A prospective study on intravitreal bevacizumab (Avastin) for neovascular age-related macular degeneration of different durations.

PURPOSE: Choroidal neovascularization (CNV) accounts for 85-90% of severe visual impairment in age-related macular degeneration (AMD). Vascular endothelial growth factor (VEGF) is a major factor mediating angiogenesis, and VEGF inhibitors have become a new treatment modality. In this prospective study, we used bevacizumab (Avastin), a recombinant monoclonal antibody to VEGF, to treat neovascular AMD.

METHODS: The case material comprised 36 subjects (26 females, 10 males) aged 65-88 years with subfoveal neovascular AMD with all subtypes of CNV. There were two categories of patients: category I, long-standing CNV (12 months or more), preoperative visual acuity (VA) 0.16 (mean); category II, CNV (duration < 12 months), preoperative VA 0.25 (mean). Evaluation protocol included the Early Treatment Diabetic Retinopathy Study (ETDRS) VA, clinical ophthalmological examination, fluorescein angiography and optical coherence tomography (OCT). Intravitreal injections of bevacizumab (Avastin) (IVB), 1.25 mg (0.05 ml), were given under an operating microscope and aseptic conditions in a theatre for surgery with intervals of 4 or 6 weeks during the first 3 months and subsequently according to clinical assessment. The follow-up was 6 months in all cases.

RESULTS: At 6 months, mean VA had improved by 4.6 ETDRS letters in the entire case material (P = 0.001), by 3.9 letters in category I (duration 12 months or more) and by 6.0 letters in category II (duration < 12 months). A total of 148 IVB (mean 4.1 injections/eye) were delivered during 6 months, the first 3 months comprising 3.1 IVB (mean) and the last 3 months 1.0 IVB (mean). No eyes suffered visual decline of 15 ETDRS letters. Fluorescein angiograms displayed stabilization or regression of CNV activity; OCT showed resorption of intraretinal oedema and subretinal fluid. No severe complications occurred but recurrence was common, and repeated IVBs were necessary in most cases during the 6-month period.

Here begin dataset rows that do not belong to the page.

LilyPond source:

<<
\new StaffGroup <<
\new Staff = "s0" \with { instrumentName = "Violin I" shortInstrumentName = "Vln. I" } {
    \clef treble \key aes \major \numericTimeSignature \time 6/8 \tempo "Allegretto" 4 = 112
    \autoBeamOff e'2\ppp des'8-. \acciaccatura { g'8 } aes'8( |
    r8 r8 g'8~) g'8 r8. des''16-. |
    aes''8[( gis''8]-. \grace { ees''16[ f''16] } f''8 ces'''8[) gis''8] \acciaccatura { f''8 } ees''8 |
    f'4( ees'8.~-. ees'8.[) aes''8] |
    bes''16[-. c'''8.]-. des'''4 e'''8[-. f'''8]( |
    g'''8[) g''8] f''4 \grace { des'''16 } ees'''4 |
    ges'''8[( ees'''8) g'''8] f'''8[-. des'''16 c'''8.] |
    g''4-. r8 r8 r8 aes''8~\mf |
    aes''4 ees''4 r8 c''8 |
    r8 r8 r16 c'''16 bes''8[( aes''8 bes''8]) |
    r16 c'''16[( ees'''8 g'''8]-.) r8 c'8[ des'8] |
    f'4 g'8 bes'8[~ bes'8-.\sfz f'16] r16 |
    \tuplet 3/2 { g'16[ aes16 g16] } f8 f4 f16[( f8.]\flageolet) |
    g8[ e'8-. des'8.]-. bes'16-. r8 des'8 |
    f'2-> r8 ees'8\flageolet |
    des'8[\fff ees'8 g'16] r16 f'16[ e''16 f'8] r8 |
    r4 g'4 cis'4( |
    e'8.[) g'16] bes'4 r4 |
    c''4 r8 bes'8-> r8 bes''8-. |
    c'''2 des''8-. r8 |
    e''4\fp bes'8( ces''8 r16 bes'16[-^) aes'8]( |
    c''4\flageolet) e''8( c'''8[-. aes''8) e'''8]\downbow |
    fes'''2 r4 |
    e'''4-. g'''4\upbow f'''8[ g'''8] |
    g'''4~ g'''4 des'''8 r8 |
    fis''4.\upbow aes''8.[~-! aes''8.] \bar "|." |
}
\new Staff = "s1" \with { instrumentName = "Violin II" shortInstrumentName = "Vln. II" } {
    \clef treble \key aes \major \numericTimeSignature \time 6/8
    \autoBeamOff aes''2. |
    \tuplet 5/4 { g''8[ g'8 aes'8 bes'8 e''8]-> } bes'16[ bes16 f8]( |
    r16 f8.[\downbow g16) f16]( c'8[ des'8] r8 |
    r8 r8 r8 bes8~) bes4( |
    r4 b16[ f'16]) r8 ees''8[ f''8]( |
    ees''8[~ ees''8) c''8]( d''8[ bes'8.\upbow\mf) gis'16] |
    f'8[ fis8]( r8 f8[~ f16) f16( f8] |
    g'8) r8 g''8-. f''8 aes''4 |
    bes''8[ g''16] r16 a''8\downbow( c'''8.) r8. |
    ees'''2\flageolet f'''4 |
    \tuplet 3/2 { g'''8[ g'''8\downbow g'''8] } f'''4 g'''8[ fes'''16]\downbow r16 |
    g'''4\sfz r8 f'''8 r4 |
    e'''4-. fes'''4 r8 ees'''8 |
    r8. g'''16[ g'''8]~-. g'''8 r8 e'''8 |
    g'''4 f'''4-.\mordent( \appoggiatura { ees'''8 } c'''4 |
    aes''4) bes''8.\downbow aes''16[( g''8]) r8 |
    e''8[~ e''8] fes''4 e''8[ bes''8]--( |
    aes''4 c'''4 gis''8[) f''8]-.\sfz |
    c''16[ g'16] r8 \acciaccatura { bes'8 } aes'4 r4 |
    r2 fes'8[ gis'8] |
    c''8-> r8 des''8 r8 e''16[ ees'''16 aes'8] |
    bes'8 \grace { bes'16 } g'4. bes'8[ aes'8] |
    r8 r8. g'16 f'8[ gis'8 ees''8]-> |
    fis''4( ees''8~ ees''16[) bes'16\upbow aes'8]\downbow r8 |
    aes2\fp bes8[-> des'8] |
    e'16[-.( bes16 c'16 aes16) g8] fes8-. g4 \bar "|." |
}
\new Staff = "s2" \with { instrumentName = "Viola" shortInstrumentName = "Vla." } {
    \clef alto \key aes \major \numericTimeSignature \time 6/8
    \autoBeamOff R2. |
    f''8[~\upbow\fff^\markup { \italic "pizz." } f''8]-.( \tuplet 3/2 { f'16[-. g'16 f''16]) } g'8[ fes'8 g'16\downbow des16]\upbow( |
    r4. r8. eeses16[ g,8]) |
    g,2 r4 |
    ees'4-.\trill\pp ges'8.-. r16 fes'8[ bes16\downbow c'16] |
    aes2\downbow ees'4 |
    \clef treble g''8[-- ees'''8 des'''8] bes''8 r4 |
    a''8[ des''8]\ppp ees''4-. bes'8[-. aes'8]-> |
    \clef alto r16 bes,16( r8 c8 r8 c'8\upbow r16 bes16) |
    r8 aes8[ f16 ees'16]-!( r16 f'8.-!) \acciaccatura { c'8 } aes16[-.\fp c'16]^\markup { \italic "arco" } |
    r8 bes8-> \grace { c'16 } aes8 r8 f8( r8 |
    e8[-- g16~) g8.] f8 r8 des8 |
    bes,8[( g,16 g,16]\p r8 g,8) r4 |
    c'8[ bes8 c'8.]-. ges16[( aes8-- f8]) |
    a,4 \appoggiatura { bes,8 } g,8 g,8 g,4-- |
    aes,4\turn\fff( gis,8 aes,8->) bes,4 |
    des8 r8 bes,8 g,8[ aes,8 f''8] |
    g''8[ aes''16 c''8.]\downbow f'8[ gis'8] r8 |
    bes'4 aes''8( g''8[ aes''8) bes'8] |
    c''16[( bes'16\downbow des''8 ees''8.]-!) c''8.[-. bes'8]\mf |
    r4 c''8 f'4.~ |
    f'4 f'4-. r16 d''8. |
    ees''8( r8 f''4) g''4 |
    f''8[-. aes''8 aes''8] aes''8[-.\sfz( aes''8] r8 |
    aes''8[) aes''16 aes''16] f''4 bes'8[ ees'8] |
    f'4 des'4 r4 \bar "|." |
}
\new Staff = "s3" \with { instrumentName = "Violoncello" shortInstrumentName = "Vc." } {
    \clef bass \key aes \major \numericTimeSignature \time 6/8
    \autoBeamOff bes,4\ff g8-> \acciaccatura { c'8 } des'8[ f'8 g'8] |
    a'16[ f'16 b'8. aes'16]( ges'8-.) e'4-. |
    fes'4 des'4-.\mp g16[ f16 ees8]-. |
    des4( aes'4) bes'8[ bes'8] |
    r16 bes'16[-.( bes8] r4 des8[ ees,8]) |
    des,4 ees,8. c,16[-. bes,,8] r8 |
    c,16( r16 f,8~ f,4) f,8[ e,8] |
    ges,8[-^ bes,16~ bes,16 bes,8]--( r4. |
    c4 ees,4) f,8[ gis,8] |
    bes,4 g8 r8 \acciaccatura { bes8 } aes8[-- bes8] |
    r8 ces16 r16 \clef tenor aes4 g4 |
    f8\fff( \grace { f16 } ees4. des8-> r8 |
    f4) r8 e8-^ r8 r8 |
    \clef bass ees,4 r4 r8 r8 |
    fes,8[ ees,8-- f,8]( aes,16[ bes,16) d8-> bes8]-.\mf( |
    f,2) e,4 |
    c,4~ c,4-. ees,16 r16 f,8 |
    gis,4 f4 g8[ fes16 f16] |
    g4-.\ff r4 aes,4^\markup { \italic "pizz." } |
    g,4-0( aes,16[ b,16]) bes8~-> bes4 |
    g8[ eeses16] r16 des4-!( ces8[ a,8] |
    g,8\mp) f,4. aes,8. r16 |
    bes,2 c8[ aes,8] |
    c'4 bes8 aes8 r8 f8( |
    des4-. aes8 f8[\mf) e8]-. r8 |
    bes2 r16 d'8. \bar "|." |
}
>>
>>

CONCLUSION: When addressing the issue of frequency of IBV, we observed that 6-week intervals were sufficient because VA and CNV lesions generally stabilized at 4 weeks. The gain in VA was promising in eyes with < 12 months CNV duration. Even in eyes with a longer CNV duration, a slight visual improvement was observed when retinal oedema resorbed, although subretinal fibrosis and general cellular damage certainly limited recovery.